**** Provided passage

Conversely, however, past research in mice and people has indicated the paradox: that chronic exposure to a high-fat diet reduces dopamine activity in this circuit, potentially impairing reward-related processes, but, as noted, actually contributing to obesity. Drs. Lammel, Shimoni and colleagues in past work have shown that by artificially stimulating the pathway connecting the lateral NAc and the VTA, mice could be driven to display robust reward-related behaviors. In the current research, they sought to learn about whether increased activity in the lateral NAc-VTA pathway is associated with hedonic feeding behaviors, and how these may be affected by diet-induced obesity.

The newly reported research demonstrates that chronic consumption by mice of a high-fat diet alters hedonic feeding behaviors and disrupts signaling in the pathway connecting the lateral NAc and the VTA. The signaling disrupted specifically involves neurotensin, a neuropeptide, or signaling protein, found in the brain and central nervous system. The change in neurotensin signaling was observed to have an impact on the progression of obesity.

The team’s finding that neurotensin release from neurons in the lateral NAc decreases after mice have grown accustomed to a high-fat diet, in the team’s view, “provides a circuit-level explanation for the link between dopamine activity and weight gain, altered feeding behavior, and obesity progression.”

As they explain, neurotensin acts through the neurotensin-1 receptor on dopamine neurons to enhance their activity, leading to an increase in dopamine release in the NAc. Dopamine, importantly, is a key regulator of reward learning and motivated behavior. Thus, they say, a reduction in neurotensin release in the lateral NAc induced by a high-fat diet “is likely to diminish” excitation of dopamine neurons, which in turn “reduces the desire to consume high-calorie foods.”

The new research may help explain the paradox in which such alterations actually contribute to obesity. “It may be challenging to comprehend,” the team notes, why mice (or people) acclimated to rich food begin to devalue acquiring it—yet continue to eat it and become obese.

The answer is not yet clear, but may have to do at least in part with habit. “Obesity is often associated with reduced behavioral sensitivity to changes in the motivational value of hedonic food rewards, including habit-like behavioral control that encourages overconsumption of food,” the team wrote. Other possibilities are that when the reward initially attached to rich food is diminished or devalued, this alters an individual’s feeding habits and circadian rhythm. Also, it may involve changes in locomotion or reduced “exploration behavior,” which may indirectly promote weight gain.

********
**** Data for review

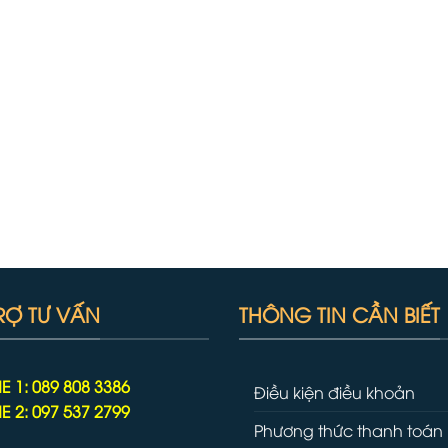
RỢ TƯ VẤN
THÔNG TIN CẦN BIẾT
E 1: 089 808 3386
Điều kiện điều khoản
E 2: 097 537 2799
Phương thức thanh toán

********

:: Your assignment ::
Continue the passage on high-fat diet and neurotensin signaling, starting immediately after its final sentence.

:: Answer ::
The newly reported research suggests that in mice, at least, restoring neurotensin levels in the lateral NAc-VTA pathway can mitigate high-fat diet-induced changes in hedonic feeding, anxiety, mobility, and food consumption. Each of these factors appears to have a role in obesity progression, the researchers said. “Reduced anxiety, in particular may not only improve food consumption behaviors but also enhance overall mental health, which is highly relevant for treating obesity and its comorbidities.”

“A high-fat diet changes the brain, leading to lower neurotensin levels, which in turn alters how we eat and respond to these foods,” Dr. Lammel said. “We found a way to restore the desire for high-calorie foods, which may actually help with weight management.” If this approach can be translated into humans, it could open new avenues for addressing obesity by restoring food-related pleasure in those who lose it, possibly altering unhealthy eating patterns. Such research is already under way in the Lammel lab.

Given the role of high-calorie foods “in driving the obesity epidemic,” the team says “targeting neurotensin signaling in the NAc-VTA pathway may offer a promising strategy” to regulate food intake and support healthy weight maintenance—perhaps “without disrupting other essential functions” that are mediated by neurotensin, which in addition to feeding behaviors include the regulation of pain and body temperature.

The team also included Byung Kook Lim, Ph.D., a 2015 BBRF Young Investigator.